Рассказ Олега Зоберна “Плавский чай” (“Новый мир”, № 4) — история глуповатая, этакий дураковатый сказ на религиозную тему, не без спекулятивной скороминки. Герой помог священнику, родному дяде, приобрести машину. Священник в награду за труды предлагает племяннику купить что тому захочется. А юный племяш, не будь дураком, просит денег на проститутку. ““Хорошая машинка у тебя теперь, отче, — говорю я. — А все благодаря кому?” — “…Тебе, конечно. — Он кивает и продолжает шутливо: — Проси чего хочешь!..” Смотрю на девочку возле трансформаторной будки и, сам не понимая, шутя или нет, говорю: “Купи мне, батя, вот это чудо. Ненадолго. Вот эту тварь Божью…” Отцу Николаю не по себе, но денег он дает. Правда, свиданье в кукурузном поле кончается для героя конфузом. А все батюшка: “Я молился, чтобы у тебя не встал!” — громко говорит он и, остервенело похохатывая, дает по газам”. Ладно, племяш — дурак и, видать, не без дерьмеца. Ладно, священника Зоберн придумал тоже нестандартного. Но к чему весь этот рассказ? Так часто бывает у Зоберна — к финалу смысл по нулям. Пустой талант.

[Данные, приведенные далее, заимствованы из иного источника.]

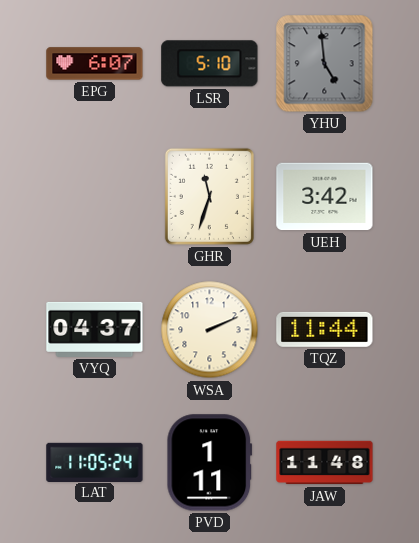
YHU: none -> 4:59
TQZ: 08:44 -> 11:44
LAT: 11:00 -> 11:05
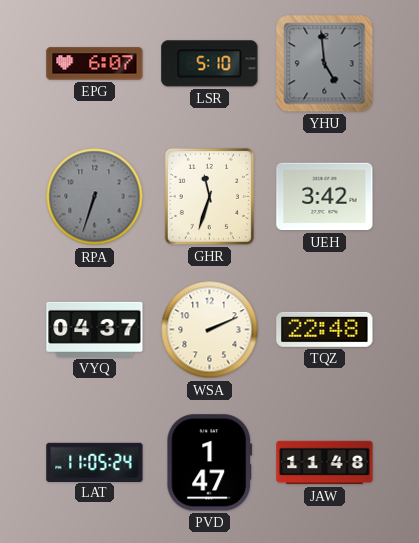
RPA: none -> 6:33
TQZ: 11:44 -> 22:48
PVD: 1:11 -> 1:47
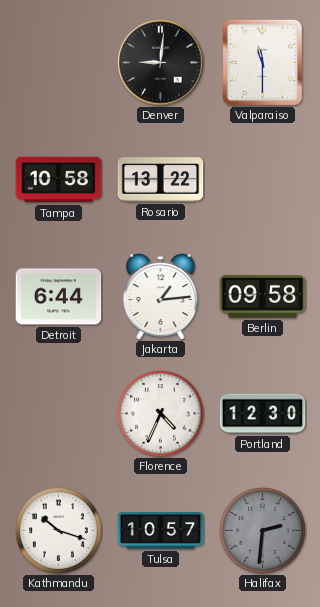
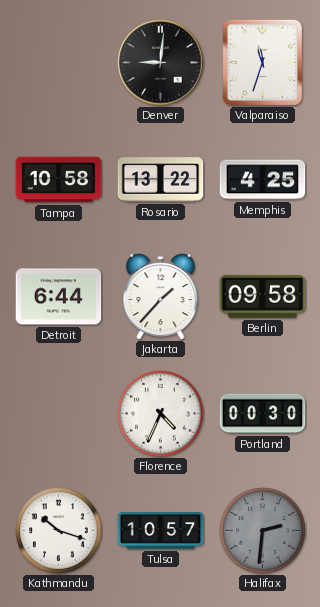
Valparaiso: 11:30 -> 11:33
Memphis: none -> 4:25
Jakarta: 1:14 -> 1:37
Portland: 12:30 -> 00:30
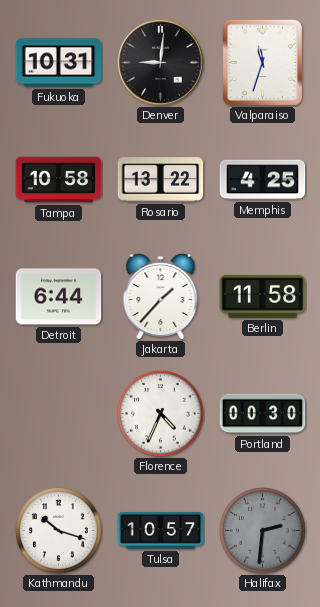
Fukuoka: none -> 10:31
Berlin: 09:58 -> 11:58
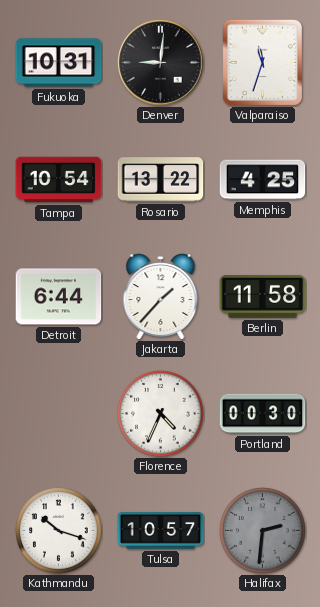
Tampa: 10:58 -> 10:54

В повести Марианны Гейде “Энтропия” (“Новый мир”, № 6) некий преподаватель провинциального вуза с тяжелым детством (о нем рассказано во вводной части), читая курс “Концепции современного естествознания”, пугает студентов факультативными подробностями. Простоватым коллегам это не нравится… Вещь написана замысловато. Гейде мало того что знает слова и умеет тщательно копаться в деталях душевного опыта. Она еще и поэтесса, вот и проза ее — поэтическая. То есть почти нечитаемая. Ум за разум.
Два рассказа Марии Филатовой (“Знамя”, № 5) — две истории. Одна об удачливом предпринимателе, который тоскует и куролесит в своем особняке (он увиден глазами пожилой домоправительницы, которая пишет обо всем сыну за границу). Вторая — о назойливой дачнице, не знающей меры в советах и комментариях и утомившей ими соседей; прелестное, несовременное созданье. Не ясно только, зачем Филатова употребляет так много слов, чтобы сказать так немного.

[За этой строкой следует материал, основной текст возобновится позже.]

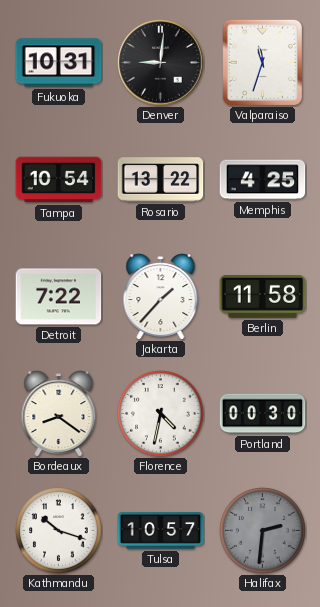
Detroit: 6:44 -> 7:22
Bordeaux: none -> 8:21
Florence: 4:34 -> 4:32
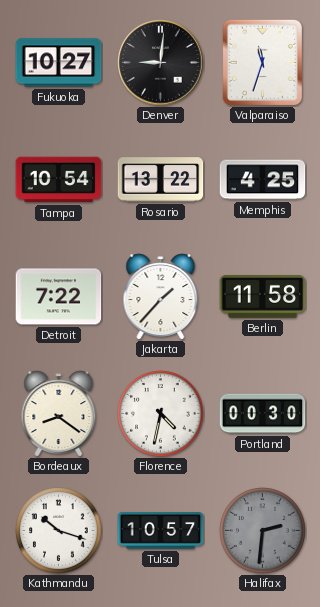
Fukuoka: 10:31 -> 10:27
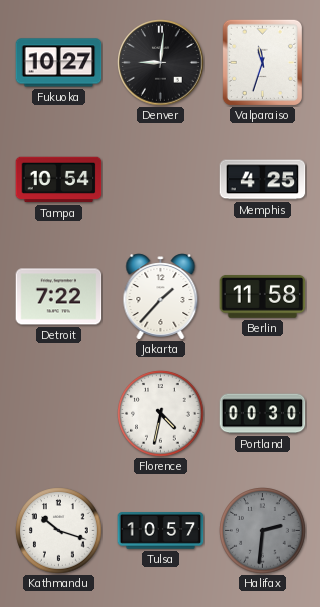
Rosario: 13:22 -> none
Bordeaux: 8:21 -> none
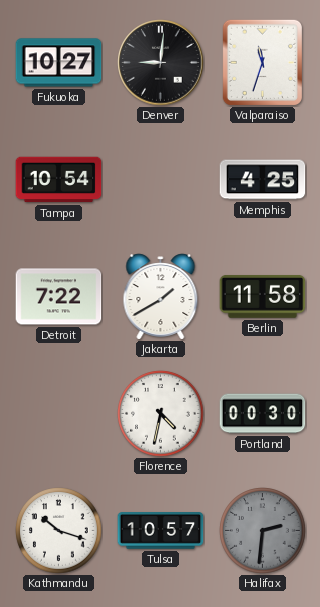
Jakarta: 1:37 -> 1:40
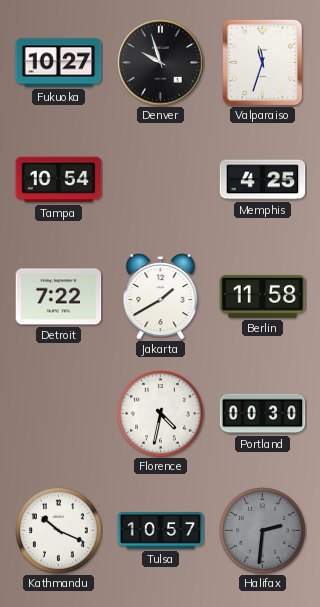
Denver: 9:01 -> 9:57
Kathmandu: 10:18 -> 10:19
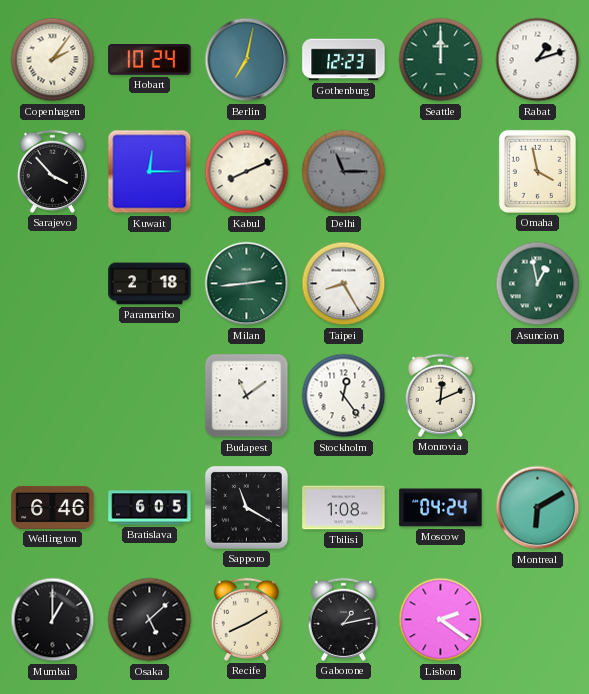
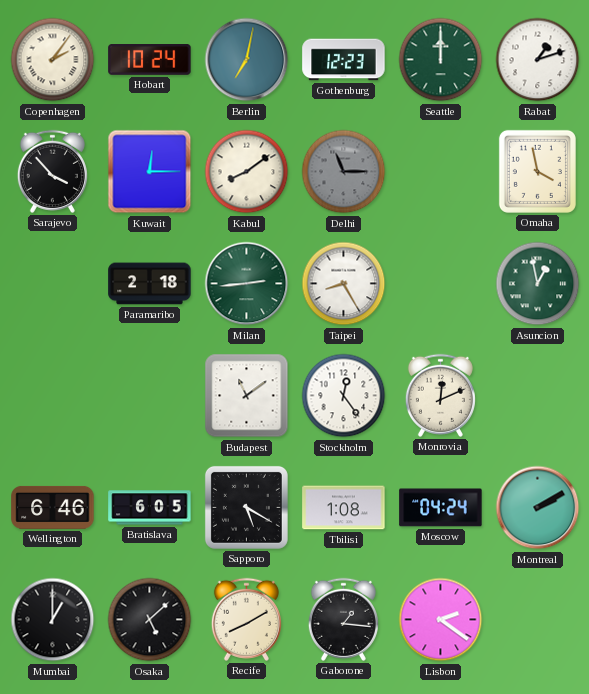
Kabul: 8:11 -> 8:09
Sapporo: 11:20 -> 5:20
Montreal: 6:10 -> 2:10
Gaborone: 1:13 -> 1:16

Рассказы воронежца Ивана Евсеенко в “Нашем современнике” (№ 6) — это рассуждения с примерами. Рассуждает автор о том, что русский человек странен и непонятен, никак он не научится быть русским, рыпается да ерепенится. В рассказе “Ненависть” старик-ветеран приходит на митинги, собирающие таких же пенсионеров. Приходит — и ругает русских: плохой народец. Вот такой непатриот. В рассказе “Однофамильцы” выведены казачок-приспособленец, который всегда при власти и как сыр в масле, — и его однофамилец-простофиля.
Виктор Дьяков в рассказе “Житейское дело” (“Наш современник”, № 5) представил моральную коллизию. После смерти деревенского старикана его дети с удивлением узнают, что у них есть еще брат с сестрой, плоды папиных послевоенных романов. Все в итоге плачут.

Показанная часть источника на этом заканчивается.